Editor's Notebook

I was raised in a home that valued newspapers. When I was a pre-schooler, my parents and grandparents began reading newspaper stories to me. I’ll admit I was mainly interested in the pictures and the cartoons but that interest helped to earn me regular sessions with the adults in my world and their newspapers.

Living less than a half mile from the Nuckolls and Jewell county line, my parents subscribed to both The Superior Express and the Jewell County Record as they wanted to keep up on the happenings in both counties. I skipped many of the community columns as I didn’t know the people mentioned but I read some regularly.

I was also exposed to daily newspapers. My parents subscribed to at least two and sometimes three daily papers.

My grandparents were also daily newspaper readers. With family in the Kansas City area, my mother’s parents subscribed to both the Omaha World-Herald and Kansas City Star and having lived in Mitchell County, Kansas before moving to Nuckolls County, they also subscribed to the Beloit weekly. I liked to read the Beloit paper’s historical column about early days in Mitchell County and Harold Dwyer’s column entitled the “Galloping Goose.” Dwyer as a longtime friend of my grandparents and sometimes stopped to visit them when in Superior on other business.

My father’s parents subscribed to one of the Lincoln dailies. I suspect their interest in the Lincoln news was influenced by the fact they had a son living in Lincoln.

I’ve long thought to be informed a person needs to regularly read the local weekly newspaper and a daily from one of their state’s larger cities.

As Grandfather Blauvelt’s vision dimmed, he would ask me to read the daily paper to him.

I regularly am surprised to see questions posted on social media sites that could easily have been answered by reading the local newspaper.

And newspapers can also have an influence on national affairs.

Were it not for a Montana newspaper, we might never have known about the Chinese spy balloons that have floated over the United States.

I understand the our national government didn’t want us to know about the balloons for fear the knowledge would cool our country’s relations with China.

That makes no sense to me. The Chinese had to know the Americans would not be happy to have their balloons invading our air space.

If the balloon shot down over the Atlantic ocean was really a weather balloon blown off course, why didn’t China notify the United States and Canada of the balloon’s presence.

Looks to me like the balloon was purposely directed over the two Norther American countries on a spy mission.

Thankfully a Montana newspaper spilled the beans and let the American public know something was up. The Billings Gazette reported in the middle of last week that the president of the United States knew abut the presence of the Chinese spy balloon for several days before it was spotted drifting over Montana.

But the White House wanted to keep it secret fearing news of the surveillance balloon would sabotage Secretary of State Anthony Blinken’s planned diplomatic trip to China, the first such visit in five years.

That changed last Wednesday when Larry Mayer, a Billings Gazette photographer, responding to vague reports that the airspace around Billings had been closed, photographed an odd glowing orb high in the sky.

Mayer discovered the orb was a high-altitude balloon powered by a large solar array.
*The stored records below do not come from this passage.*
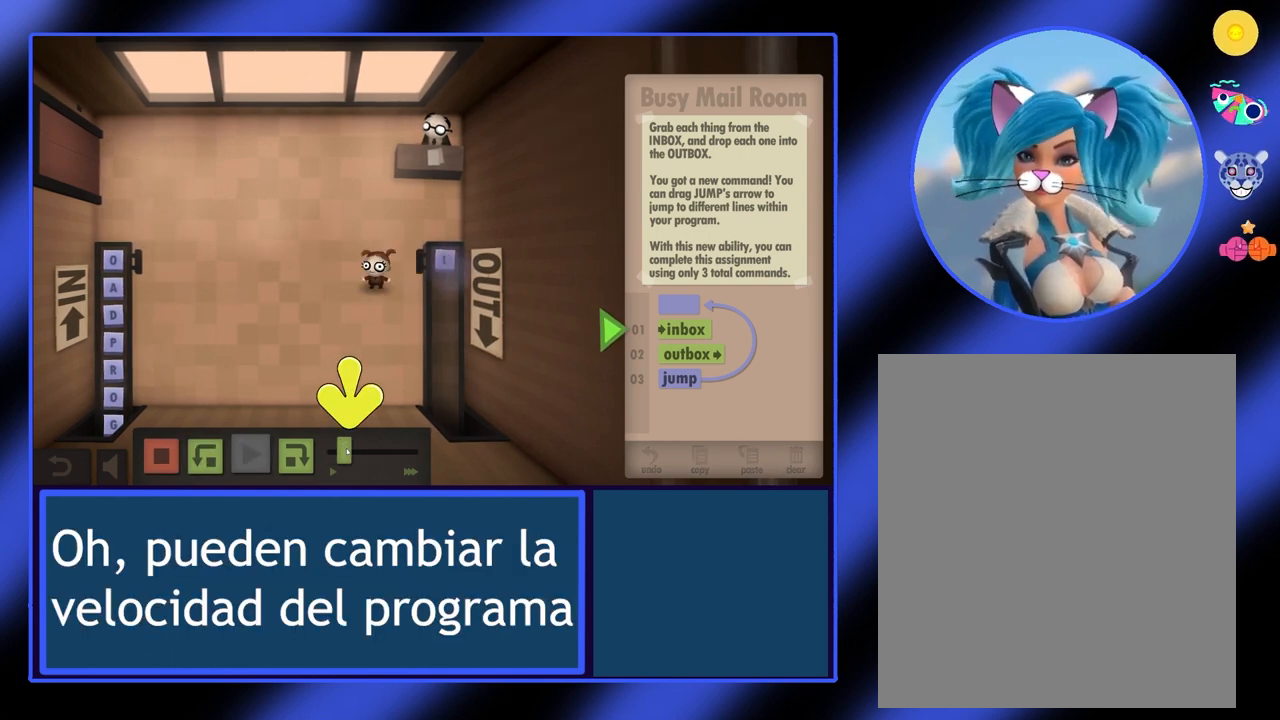
{"keys": [], "mouse": ["left"], "events": []}
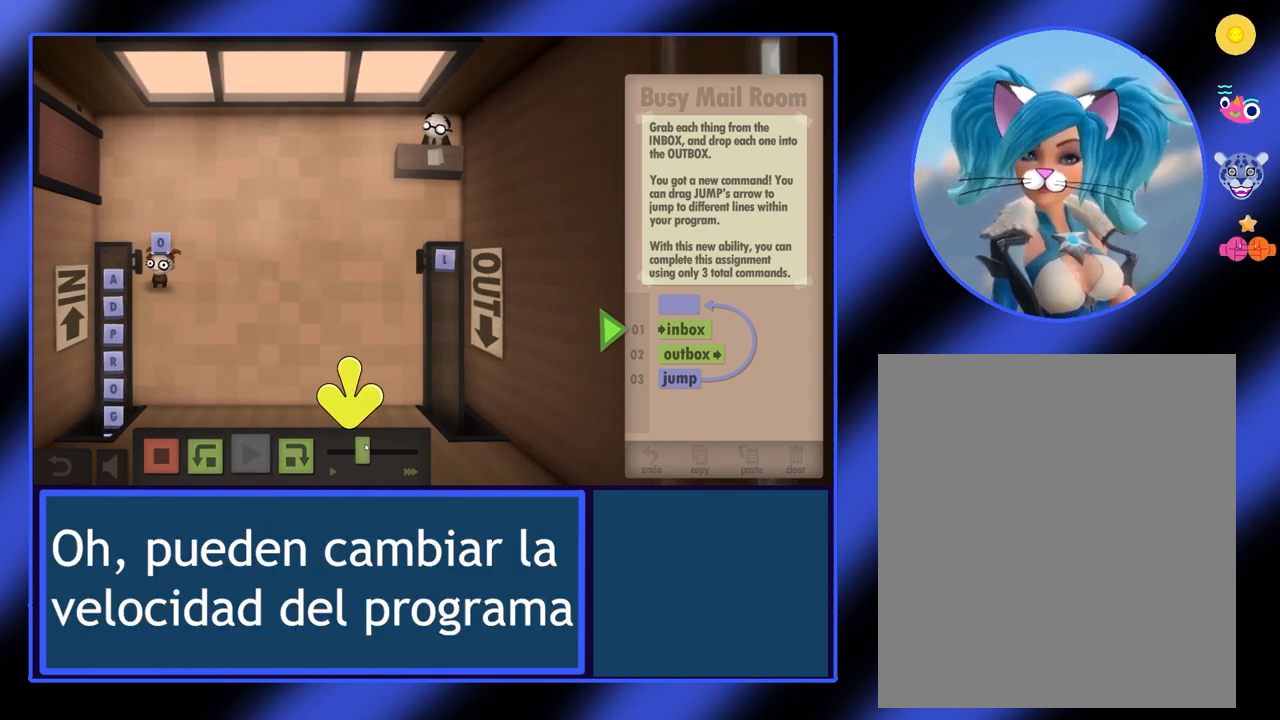
{"keys": [], "mouse": ["left"], "events": []}
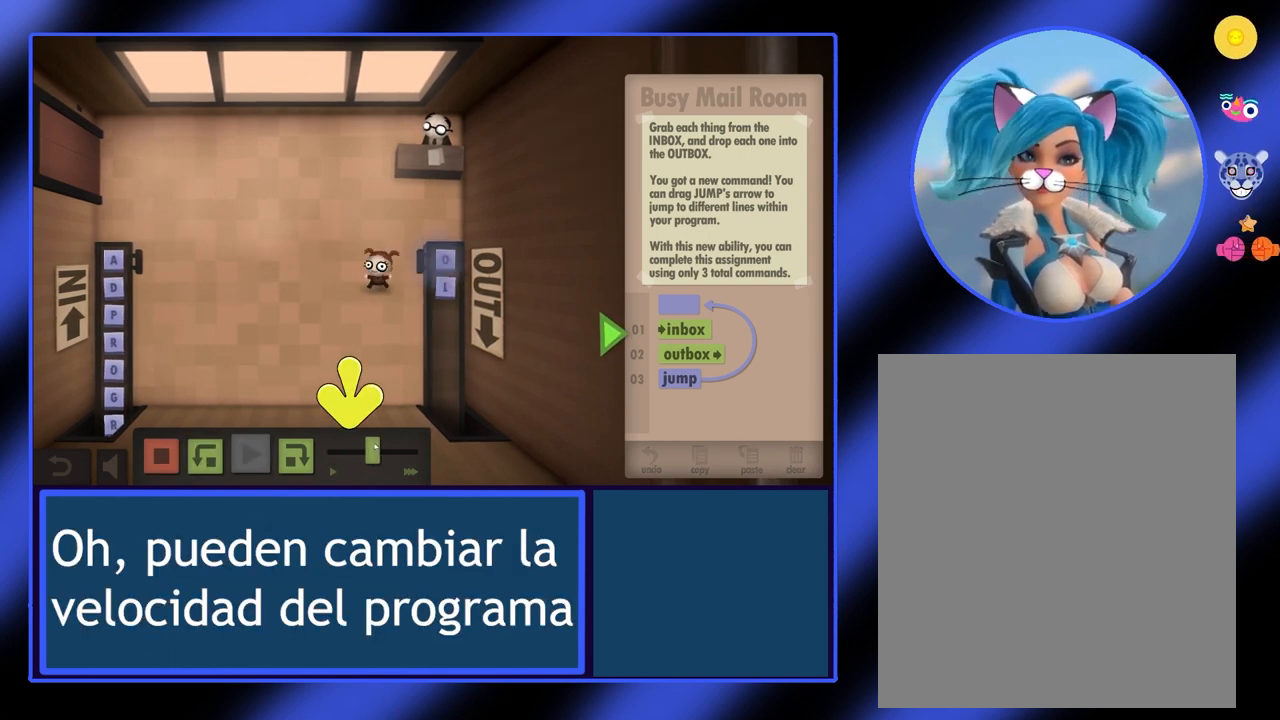
{"keys": [], "mouse": [], "events": [[333, "mouse_left", "up"]]}
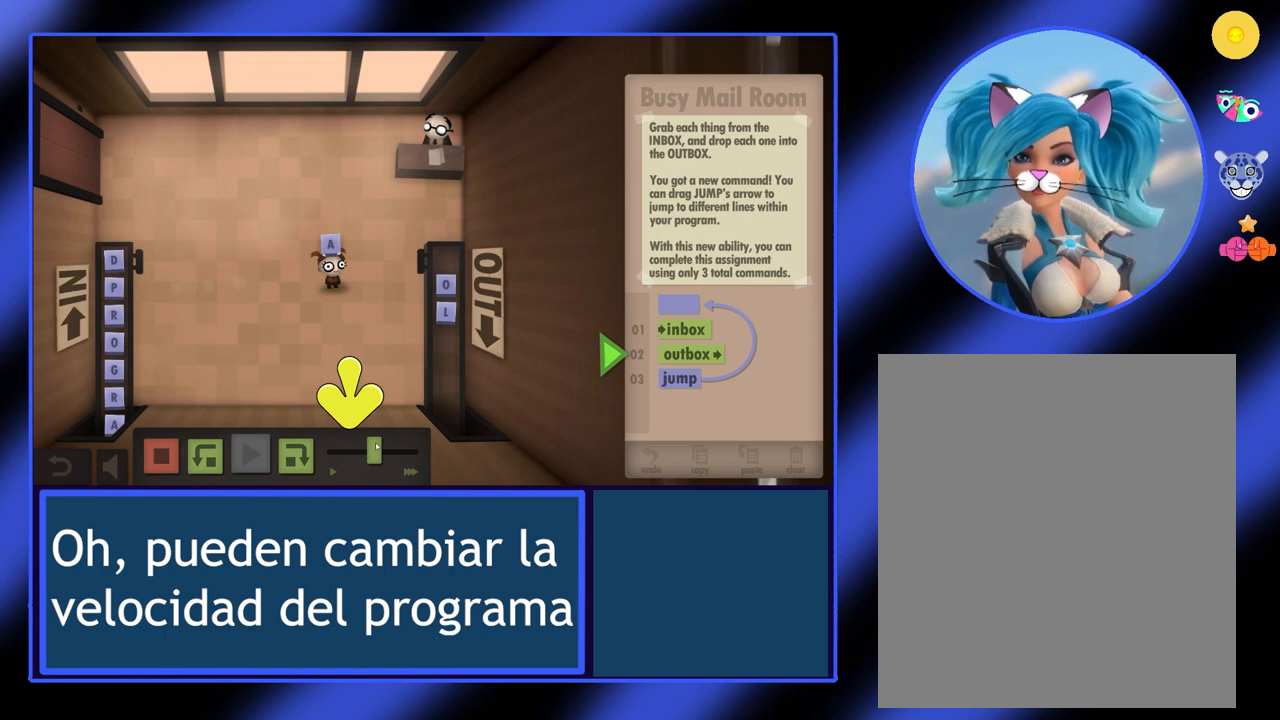
{"keys": [], "mouse": [], "events": []}
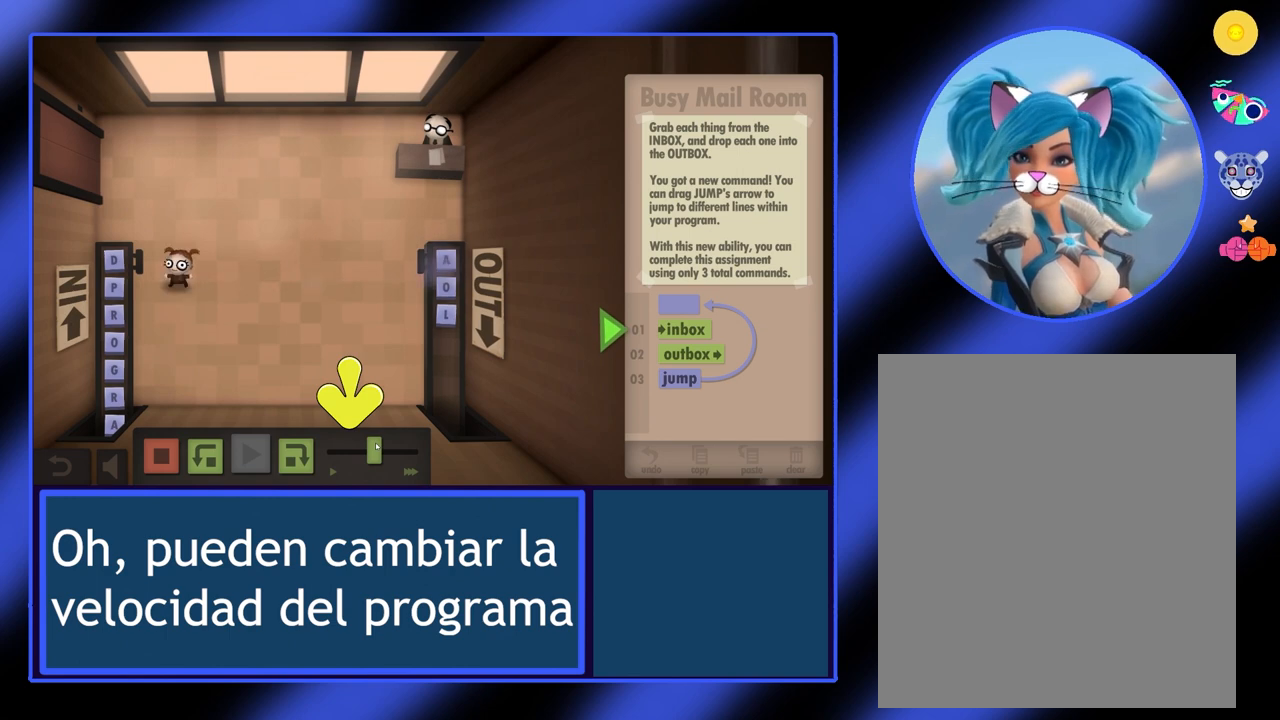
{"keys": [], "mouse": [], "events": []}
The balloon also was photographed by Chase Doak, a Billings videographer and former Gazette online editor.

The Gazette’s publication of those photos and a story connecting them to the closed airspace and the fighter jets being scrambled to track the balloon was quickly picked up by newspapers around world.

By Thursday evening, China officials acknowledged the balloon was theirs, but insisted it was a harmless weather balloon that simply blew off course.

Journalists are trained to be on the lookout for the unusual, to look for things others need to know.